= COSA FARE =
Riscrivi il brano sulla Pentecoste da "La Pentecoste è" fino a "ad un soffio." compreso, chiamando "alito" ciò che il testo chiama "soffio".

= BRANO CITATO =
------------
In un commento rabbinico del capitolo 34 del Deuteronomio, dove si descrive la morte di Mosè, si legge: “Si udì una voce dal cielo che disse a Mosè: Mosè, è la fine, il tempo della tua morte è venuto. Mosè disse a Dio: Ti supplico, non mi abbandonare nelle mani dell'angelo della morte. Ma Dio scese dall'alto dei cieli per prendere l'anima di Mosè e gli disse: Mosè, chiudi gli occhi e Mosè li chiuse; poi disse: Posa le mani sul petto e Mosè così fece; poi disse: Adesso accosta i piedi e Mosè li accostò. Allora Dio chiamò l'anima di Mosè dicendole: Figlia mia, ho fissato un tempo di 120 anni durante i quali tu abitassi nel corpo di Mosè. Ora è giunta la tua fine; parti; non tardare. E l'anima: Re del mondo, io amo il corpo puro e santo di Mosè e non voglio lasciarlo. Allora Dio baciò Mosè e prese la sua anima con un bacio della sua bocca, poi Dio pianse per la morte di Mosè.
La Pentecoste è anche questo: Dio pone il suo spirito di vita eterna nell’anima di colui che muore. Al respiro mortale dell'uomo si sostituisce lo Spirito divino della vita: “Se togli loro il respiro, muoiono e ritornano nella polvere; mandi il tuo Spirito e sono creati” (Sl.104).
Lo Spirito di Dio da vita (nel commento rabbinico detto in modo poetico attraverso un bacio, un gesto delicato).
Il libro degli Atti presenta la venuta dello Spirito Santo in modo vistoso: “Venne all’improvviso dal cielo un rombo, come di vento che si abbatte gagliardo, e riempì tuta la casa dove si trovavano. Apparvero loro lingue di fuoco ed essi furono pieni di Spirito Santo”.
Ma il più delle volte lo Spirito lavora in modo silenzioso nel cuore degli uomini.
All’origine della vita (v. Genesi) c’è un soffio.
E noi conosciamo la fragilità di tutto ciò che è appeso ad un soffio.
Il soffio sarà fragile, ma senza di quello non c’è vita.
Il soffio divino che è dentro di noi non si vede al microscopio. Ma dai comportamenti umani, dai suoi desideri e anche dalla sua insoddisfazione, dalla sua ricerca si deduce che noi siamo creati per cose grandi.
Quindi nell’uomo c’è la fragilità del soffio, ma anche l’aspirazione a cose grandi e questa ispirazione è dovuta al soffio divino che ci abita.
------------
= DATI IN ESAME =
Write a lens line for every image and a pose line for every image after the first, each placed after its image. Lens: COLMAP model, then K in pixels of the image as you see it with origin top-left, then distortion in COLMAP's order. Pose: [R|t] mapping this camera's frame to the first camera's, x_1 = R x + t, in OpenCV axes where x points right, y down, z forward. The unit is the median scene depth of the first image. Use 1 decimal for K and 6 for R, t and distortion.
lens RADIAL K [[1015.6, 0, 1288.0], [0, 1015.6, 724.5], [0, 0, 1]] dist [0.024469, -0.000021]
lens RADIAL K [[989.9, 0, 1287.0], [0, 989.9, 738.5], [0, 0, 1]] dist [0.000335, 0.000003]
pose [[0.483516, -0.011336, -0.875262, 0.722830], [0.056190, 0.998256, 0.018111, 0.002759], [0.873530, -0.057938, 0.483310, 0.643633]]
------------
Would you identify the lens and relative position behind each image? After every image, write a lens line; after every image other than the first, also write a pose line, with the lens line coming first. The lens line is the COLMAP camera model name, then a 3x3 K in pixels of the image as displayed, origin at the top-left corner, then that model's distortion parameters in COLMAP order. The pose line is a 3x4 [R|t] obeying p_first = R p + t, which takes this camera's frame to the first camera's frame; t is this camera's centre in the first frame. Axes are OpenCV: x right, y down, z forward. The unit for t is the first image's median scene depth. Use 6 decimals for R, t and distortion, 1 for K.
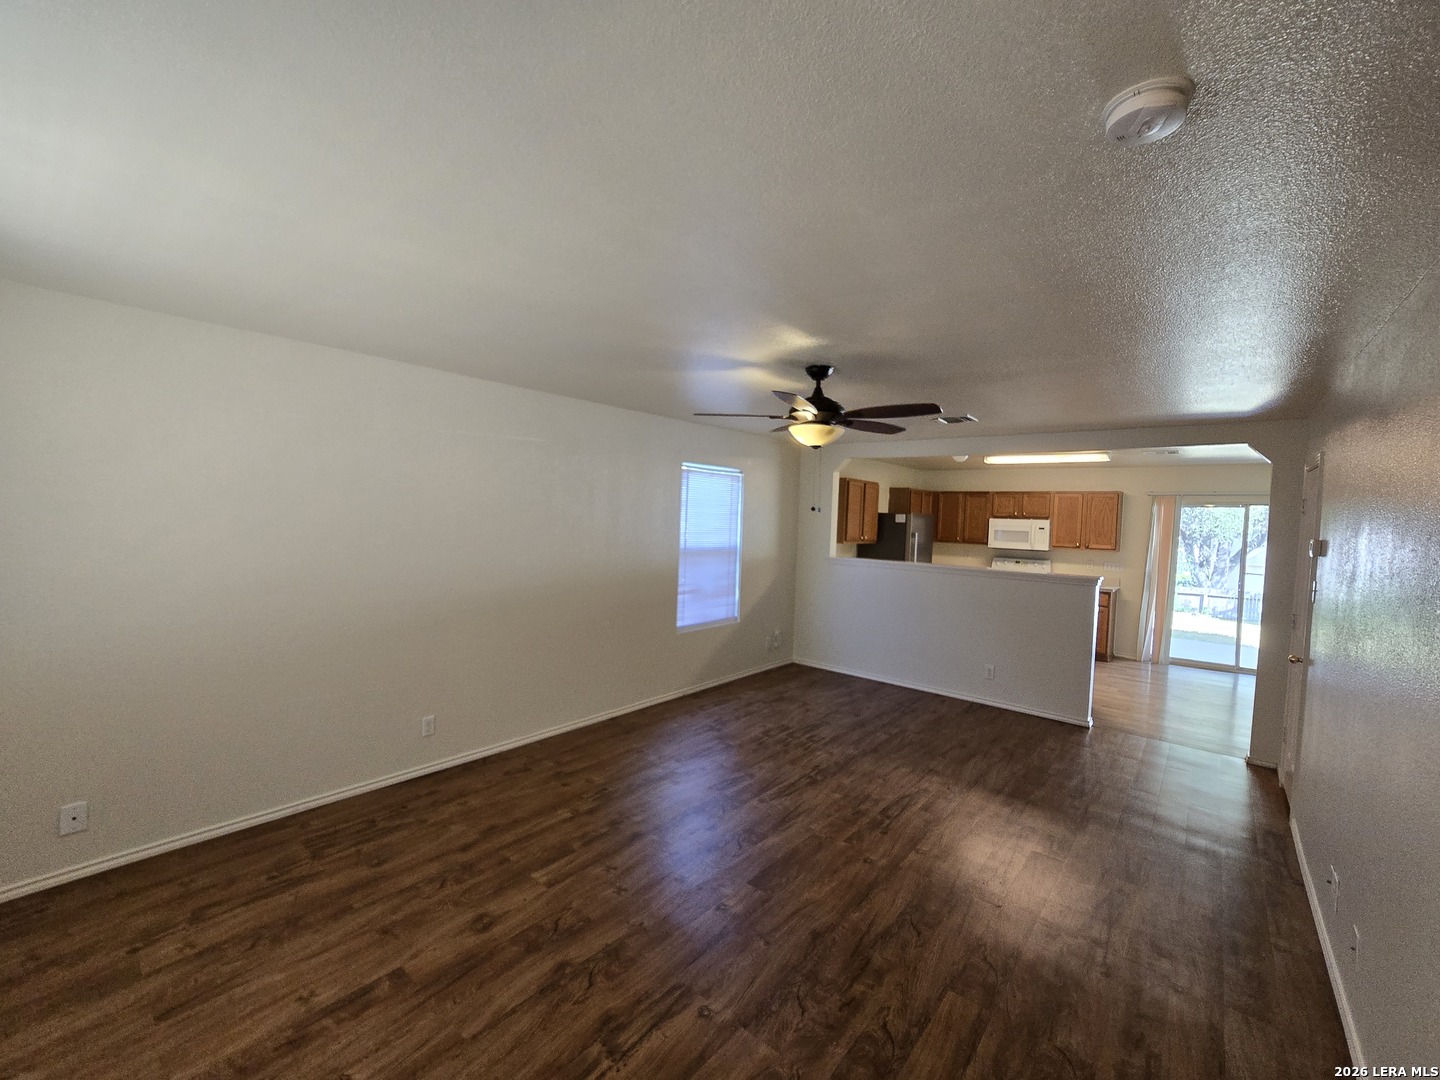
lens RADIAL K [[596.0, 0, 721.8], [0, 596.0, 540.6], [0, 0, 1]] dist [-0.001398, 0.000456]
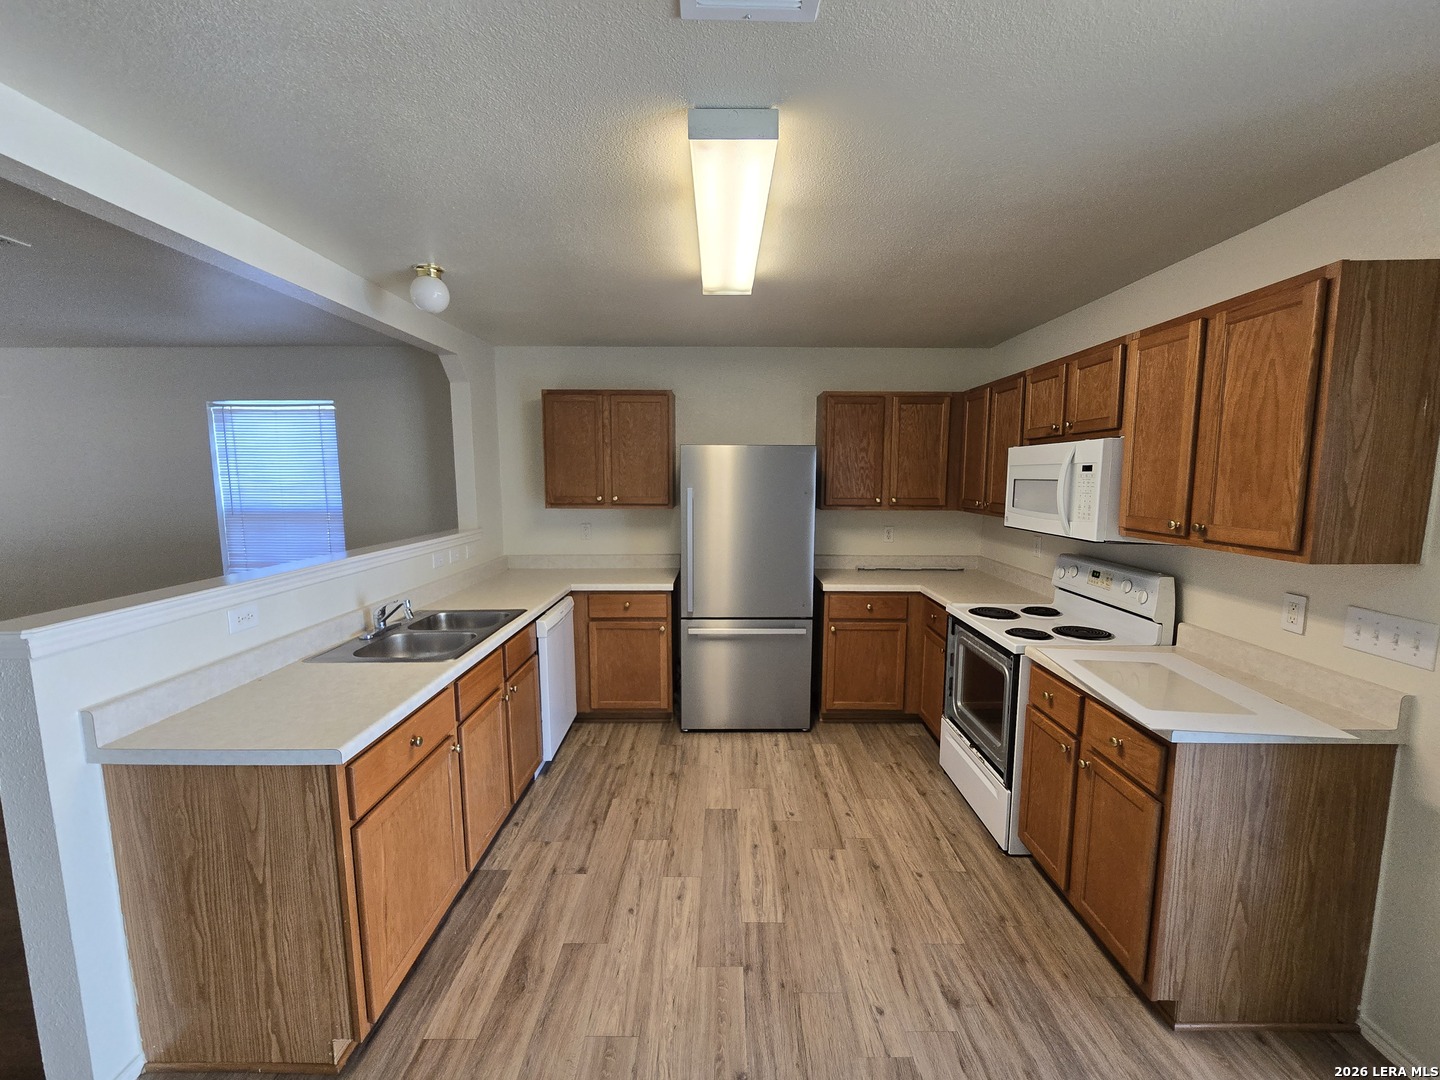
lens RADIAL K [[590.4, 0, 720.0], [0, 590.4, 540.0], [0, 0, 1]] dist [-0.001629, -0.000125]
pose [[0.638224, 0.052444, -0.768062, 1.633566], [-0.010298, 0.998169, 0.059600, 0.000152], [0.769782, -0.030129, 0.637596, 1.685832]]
------------
= LA RISPOSTA =
La Pentecoste è anche questo: Dio pone il suo spirito di vita eterna nell’anima di colui che muore. Al respiro mortale dell'uomo si sostituisce lo Spirito divino della vita: “Se togli loro il respiro, muoiono e ritornano nella polvere; mandi il tuo Spirito e sono creati” (Sl.104).
Lo Spirito di Dio da vita (nel commento rabbinico detto in modo poetico attraverso un bacio, un gesto delicato).
Il libro degli Atti presenta la venuta dello Spirito Santo in modo vistoso: “Venne all’improvviso dal cielo un rombo, come di vento che si abbatte gagliardo, e riempì tuta la casa dove si trovavano. Apparvero loro lingue di fuoco ed essi furono pieni di Spirito Santo”.
Ma il più delle volte lo Spirito lavora in modo silenzioso nel cuore degli uomini.
All’origine della vita (v. Genesi) c’è un alito.
E noi conosciamo la fragilità di tutto ciò che è appeso ad un alito.